OGH 1Nc20/04p

OGH1Nc20/04p11.2.2004

Der Oberste Gerichtshof hat durch den Vizepräsidenten des Obersten Gerichtshofs Dr. Schlosser als Vorsitzenden sowie durch die Hofräte des Obersten Gerichtshofs Dr. Gerstenecker und Univ. Doz. Dr. Bydlinski als weitere Richter in der Rechtssache der Antragsteller 1. H*****baugesellschaft mbH, ***** und 2. V***** GmbH & Co, ***** beide vertreten durch Dr. Josef Olischar und Mag. Martin Kratky, Rechtsanwälte in Wien, wider die Antragsgegnerin Republik Österreich, vertreten durch die Finanzprokuratur in Wien, wegen Amtshaftung (Streitwert EUR 45.149,55) den Beschluss

gefasst:

 

Spruch:

Der Antrag, anstelle des Landesgerichtes für Zivilrechtssachen Wien ein anderes Gericht gleicher Gattung als zur Verhandlung und Entscheidung über den "geltend gemachten, allenfalls ausgedehnten" Amtshaftungsanspruch zuständig zu bestimmen, wird zurückgewiesen.

Text

Begründung

Rechtliche Beurteilung

Gemäß § 9 Abs 1 AHG ist zur Entscheidung über die Klage des Geschädigten gegen den Rechtsträger in Amtshaftungssachen in erster Instanz das mit der Ausübung der Gerichtsbarkeit in bürgerlichen Rechtssachen betraute Landesgericht, in dessen Sprengel die Rechtsverletzung begangen wurde, ausschließlich zuständig. Nach § 9 Abs 4 AHG ist ein anderes Gericht gleicher Gattung zur Verhandlung und Entscheidung zu bestimmen, wenn der Ersatzanspruch aus einer Verfügung des Präsidenten eines Gerichtshofs erster Instanz oder eines Oberlandesgerichts oder aus einem kollegialen Beschluss eines dieser Gerichtshöfe abgeleitet wird, die nach den Bestimmungen dieses Bundesgesetzes unmittelbar oder im Instanzenzuge zuständig wären. Nach herrschender Auffassung stellt § 9 Abs 4 AHG nicht etwa den Fall einer Ordination durch den Obersten Gerichtshof oder eine vergleichbare Zuständigkeitsbestimmung durch das sonst übergeordnete Gericht dar, sondern regelt eine unter den im Gesetz genannten Voraussetzungen (notwendige) Delegierung (vgl dazu nur Schragel, AHG3 § 9 Rz 255). Voraussetzung für eine derartige Maßnahme ist nun stets, dass die Klage vorerst beim zuständigen Gericht anhängig gemacht wurde. Liegen nach dem Klagevorbringen die Voraussetzungen des § 9 Abs 4 AHG vor, hat das nach § 9 Abs 1 AHG angerufene Gericht von Amts wegen die Vorlage an das im Sinne des § 9 Abs 4 AHG übergeordnete Gericht zu veranlassen, wobei auch eine Antragstellung durch die Parteien nicht ausgeschlossen ist.

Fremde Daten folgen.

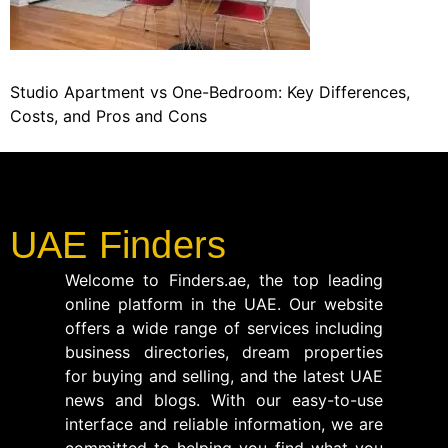
Studio Apartment vs One-Bedroom: Key Differences,
Costs, and Pros and Cons
UAE Finders
Welcome to Finders.ae, the top leading
online platform in the UAE. Our website
offers a wide range of services including
business directories, dream properties
for buying and selling, and the latest UAE
news and blogs. With our easy-to-use
interface and reliable information, we are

Im vorliegenden Fall wurde die Klage jedoch noch nicht eingebracht. Vielmehr legen die Antragsteller lediglich einen Klageentwurf vor. Da das Gesetz eine "vorweggenommene" Entscheidung nach § 9 Abs 4 AHG für den Fall einer späteren Klageeinbringung nicht vorsieht, erweist sich der Antrag als unzulässig.